Article 10 of the executive instructions requires taxpayers to apply any of the transfer pricing methods according to the international accounting standards, provided that the indicated terms and conditions are adhered to. The applicable transfer pricing methods are comparable uncontrolled price method, resale price method, cost plus method, transactional net margin method, and transactional profit split method.

In addition, Article 10 also provides certain obligations for taxpayers, such as the determination of reasons behind the application of the transfer pricing methods as well as hypotheses followed while applying the transfer pricing methods. Also, upon applying the transfer pricing methods, taxpayers are obliged to follow the same transfer pricing method for succeeding years.

Transfer pricing policies affidavit

Article 10 of the executive instructions requires taxpayers to provide a transfer pricing policies affidavit issued by a chartered accountant confirming the taxpayers’ compliance and adherence with group transfer pricing policies and its impact on the financial statements.

Concluding thoughts

Jordan’s transfer pricing rules and executive instructions have introduced transfer pricing requirements for taxpayers to comply with the arm’s length principle and additional compliance obligations.

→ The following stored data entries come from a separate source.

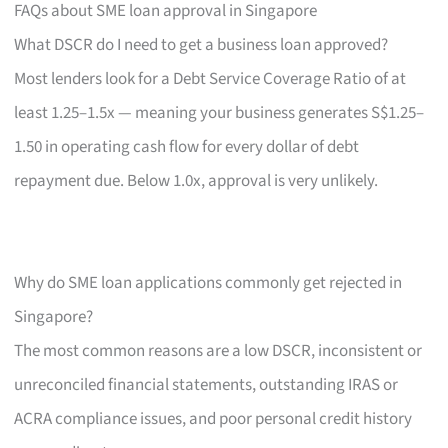
FAQs about SME loan approval in Singapore
What DSCR do I need to get a business loan approved?
Most lenders look for a Debt Service Coverage Ratio of at
least 1.25–1.5x — meaning your business generates S$1.25–
1.50 in operating cash flow for every dollar of debt
repayment due. Below 1.0x, approval is very unlikely.
Why do SME loan applications commonly get rejected in
Singapore?
The most common reasons are a low DSCR, inconsistent or
unreconciled financial statements, outstanding IRAS or
ACRA compliance issues, and poor personal credit history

Taxpayers in Jordan must carefully consider the applicability of the recent transfer pricing compliance requirement and start preparing for the full suite of transfer pricing compliance obligations (including the transfer pricing disclosure form, transfer pricing policies affidavit, local file, master file as well as country-by-country reporting) to ensure full compliance with the new rules. In addition, taxpayers must undertake remedial arrangements to align with the arm’s length principle for subsequent years.

—Nour Ali is a regional tax consultant at DNV, Dubai.